Kenny, 32 ansUn des détenu "longue-peine" qui participe au programme de yoga
Cette pause qui incite à la méditation et à l'ouverture trouve complètement sa place dans le milieu carcéral. À en croire les témoignages des participants, c'est un objectif réussi.
Un programme de soin innovant
Le centre de détention de Val-de-Reuil est la seule prison de France à proposer du yoga via son unité de soins, c'est-à-dire sans faire appel à des prestataires extérieurs.
La psychologue du centre s’est pour cela formée à Lille et a obtenu l’accord de l’administration pénitentiaire. "Quand on a a commencé il y a deux ans, c'était un peu un pari, un défi.
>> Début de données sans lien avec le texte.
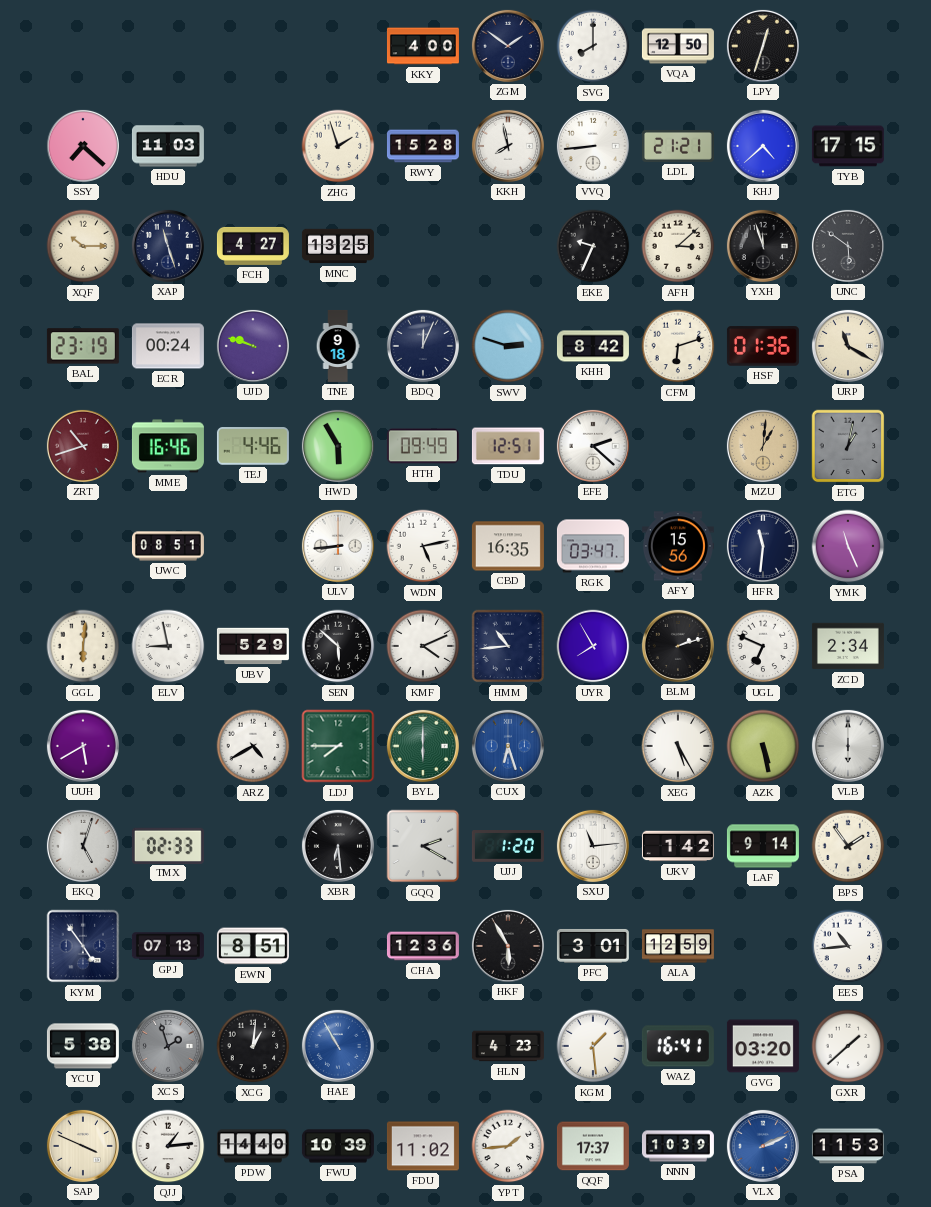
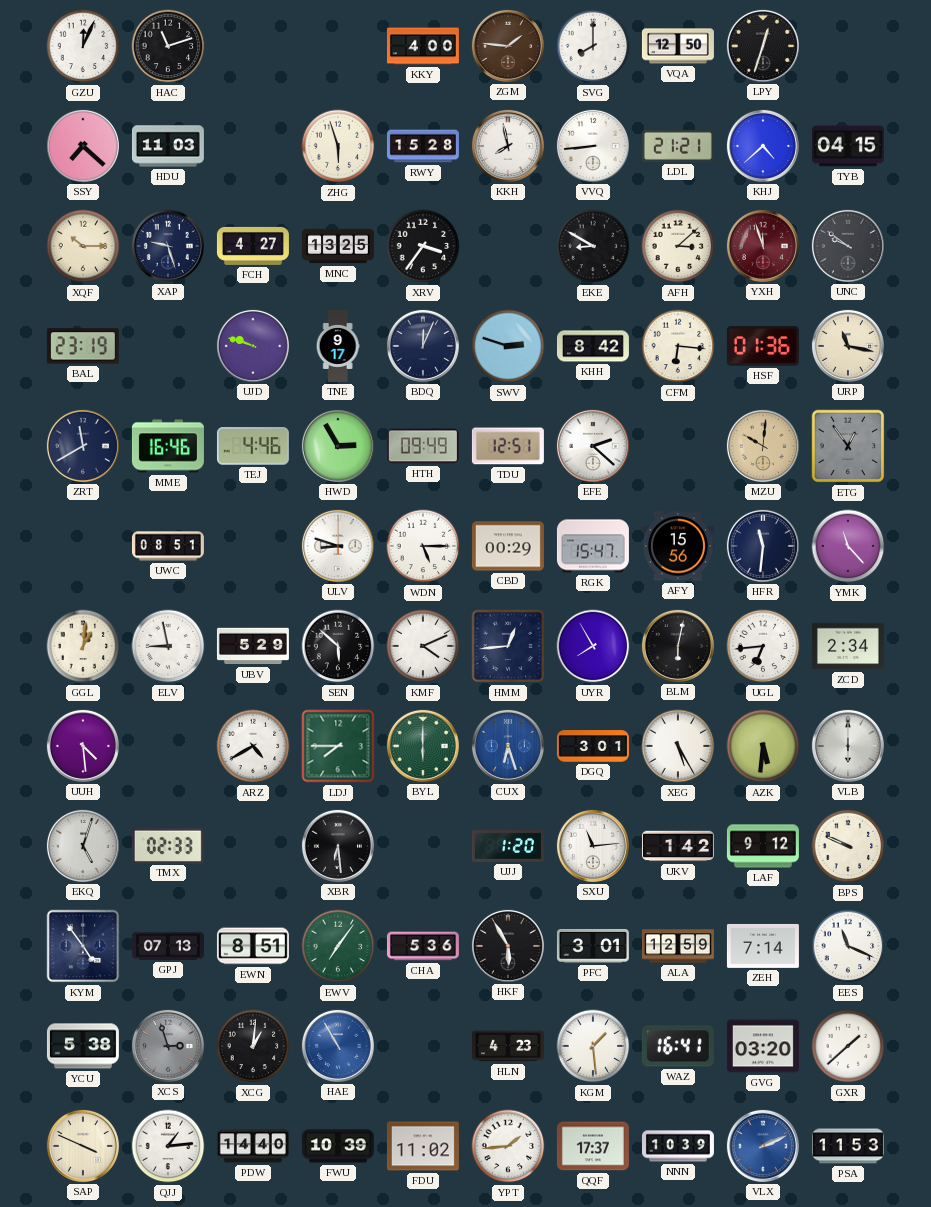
GZU: none -> 12:04
HAC: none -> 11:12
ZGM: 1:51 -> 1:46
ZGM dial: navy -> brown
ZHG: 1:57 -> 5:57
TYB: 17:15 -> 04:15
XAP: 11:27 -> 9:27
XRV: none -> 3:36
EKE: 9:34 -> 8:50
YXH dial: black -> burgundy
UNC: 5:51 -> 9:51
ECR: 00:24 -> none
TNE: 9:18 -> 9:17
CFM: 6:12 -> 6:16
URP: 11:20 -> 11:17
ZRT: 10:42 -> 11:40
ZRT dial: burgundy -> navy
HWD: 5:55 -> 2:55
MZU: 1:01 -> 10:01
ETG: 1:02 -> 12:54
ULV: 8:44 -> 8:48
WDN: 5:13 -> 5:15
CBD: 16:35 -> 00:29
RGK: 03:47 -> 15:47
YMK: 11:26 -> 11:23
GGL: 6:01 -> 1:01
HMM: 10:44 -> 12:44
BLM: 2:12 -> 6:02
UGL: 6:49 -> 6:44
UUH: 5:40 -> 4:29
DGQ: none -> 3:01
AZK: 5:28 -> 5:31
GQQ: 2:20 -> none
LAF: 9:14 -> 9:12
BPS: 1:54 -> 9:49
EWV: none -> 7:06
CHA: 12:36 -> 5:36
ZEH: none -> 7:14
EES: 10:44 -> 11:19
XCS: 1:57 -> 2:57
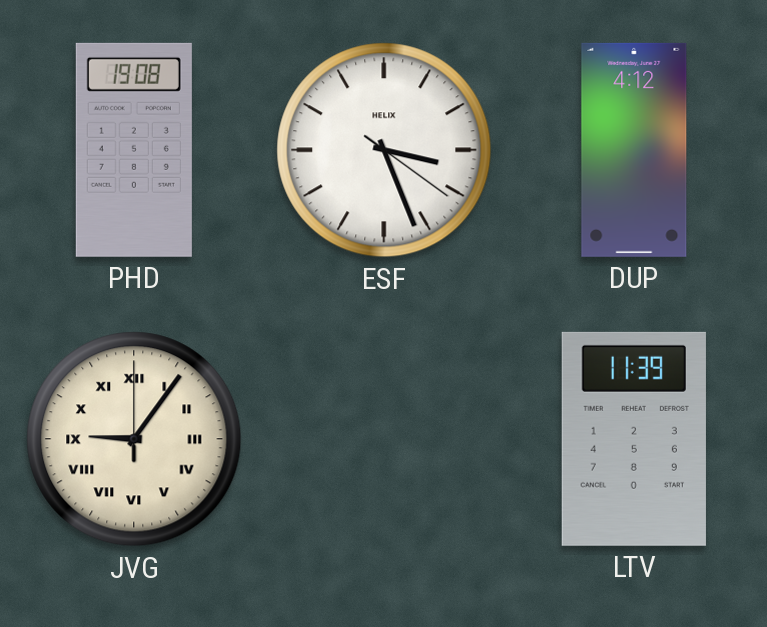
On ne savait pas trop ce que ça pourrait donner", confie Mme Caullireau. "Si ça n'avait pas plu, [les détenus] ne seraient pas revenus."
Finalement, ils découvrent que [le yoga] est agréable, c'est une petite bulle différente de la détention et ils arrivent ensuite à apporter ce bien-être dans d'autres espaces. En tant que soignant, on a tout gagné !
Mme CaullireauPsychologue clinicienne et professeur de yoga au centre de détention de Val-de-Reuil
Pour Ingrid Delabarre, adjointe à la cheffe d'établissement, en plus des objectifs "d'apaiser la détention et diminuer les conflits", ces cours visent surtout à préparer la réinsertion dans la société et "la lutte contre la récidive".
Elle explique que la direction de l'établissement a accepté la tenue de ces cours, car "quelqu'un qui va travailler sur ses problèmes de comportement et de gestion des émotions, il y a fort à parier qu'à la sortie ce sera payant pour éviter de nouveaux passages à l’acte".
"Je veux devenir une meilleure personne, tout simplement"
Pour autant, le seul principe du yoga ne suffit pas. Une composante importante de la réussite de ce programme est sans nul doute la bonne volonté des participants. "Il y en a qui ont envie de venir mais qui n’arrivent pas à sauter le pas", atteste Kenny.
II faut pouvoir reconnaître qu’on fait des soins et ils ne voient pas les soins comme il faut. Par exemple, moi je n'ai pas eu d'obligation de soins, j'ai demandé les soins moi-même pour faire un travail sur moi-même et devenir une meilleure personne, tout simplement".
Kenny, 32 ansUn des détenu "longue-peine" qui participe au programme de yoga
Aujourd'hui, ce dispositif et son fonctionnement par le bouche à oreilles sont un succès. L'équipe médicale de la prison de Val-de-Reuil a de plus en plus de demandes de la part de ces détenus considérés comment violents, en quête d’apaisement et de travail sur leur impulsivité.